I would like to apply the function qdap polarityto a vector of documents, each of which can contain several sentences and get the corresponding polarity for each document. For instance:
library(qdap)
polarity(DATA$state)$all$polarity
[1] -0.8165 -0.4082 0.0000 -0.8944 0.0000 0.0000 0.0000 -0.5774 0.0000
[10] 0.4082 0.0000
Warning message:
In polarity(DATA$state) :
Some rows contain double punctuation. Suggested use of `sentSplit` function.
This warning cannot be ignored, as it appears to add polarity points to each sentence in the document. This can lead to the fact that the polarity values at the document level will be outside the boundaries [-1, 1].
I know the ability to start first sentSplitand then average over sentences, perhaps by weighing the polarity by the number of words, but this is (1) inefficient (takes about 4 times as long as it works on complete documents with a warning) and (2) it is not clear how weight offers. This option will look something like this:
DATA$id <- seq(nrow(DATA))
sentences <- sentSplit(DATA, "state")
library(data.table)
pol.dt <- data.table(polarity(sentences$state)$all)

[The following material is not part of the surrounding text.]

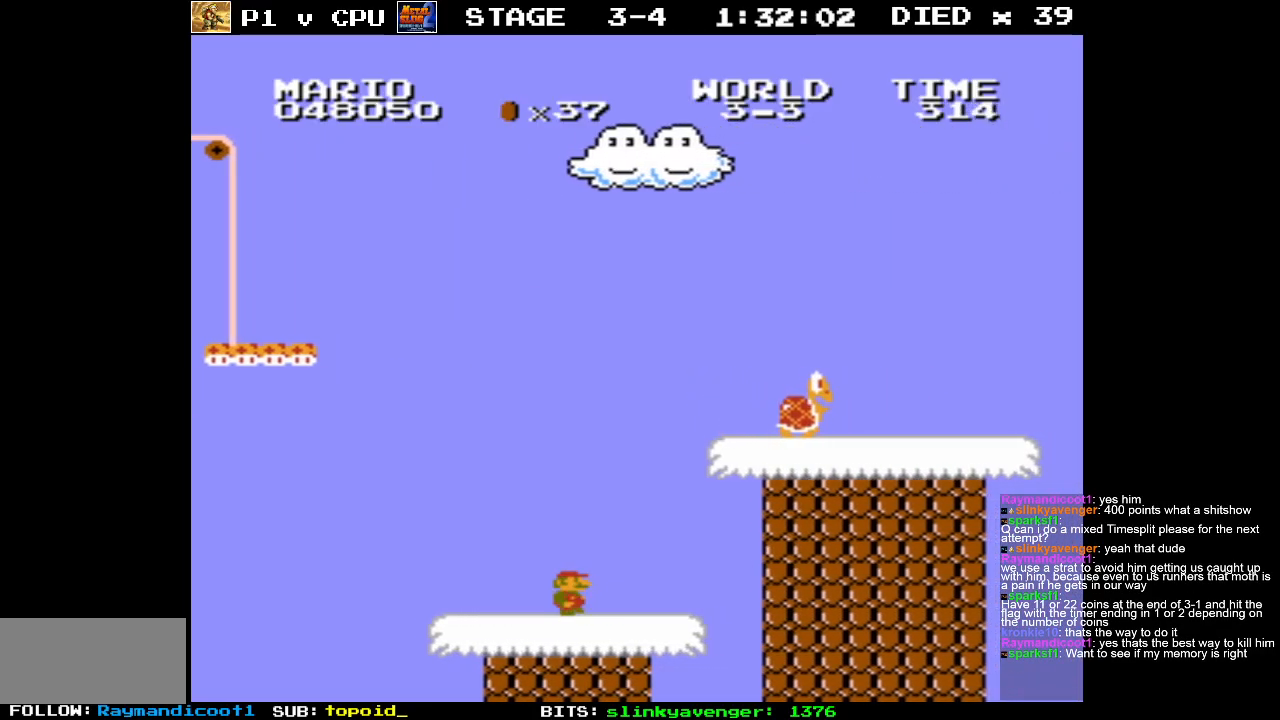
{"buttons": ["A", "DPAD_RIGHT"], "events": [[150, "A", "down"], [283, "DPAD_RIGHT", "up"], [500, "DPAD_RIGHT", "down"]]}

pol.dt[, id := sentences$id]
document.polarity <- pol.dt[, sum(polarity * wc) / sum(wc), "id"]
I was hoping I could run polarityin a version of the vector with deleted periods, but it seems to sentSplitdo more. This works on DATA, but not on other types of text (I'm not sure about the full set of gaps except periods).
So, I suspect that the best way to approach this is to make each element of the document vector look like one long sentence. How can I do this or is there another way?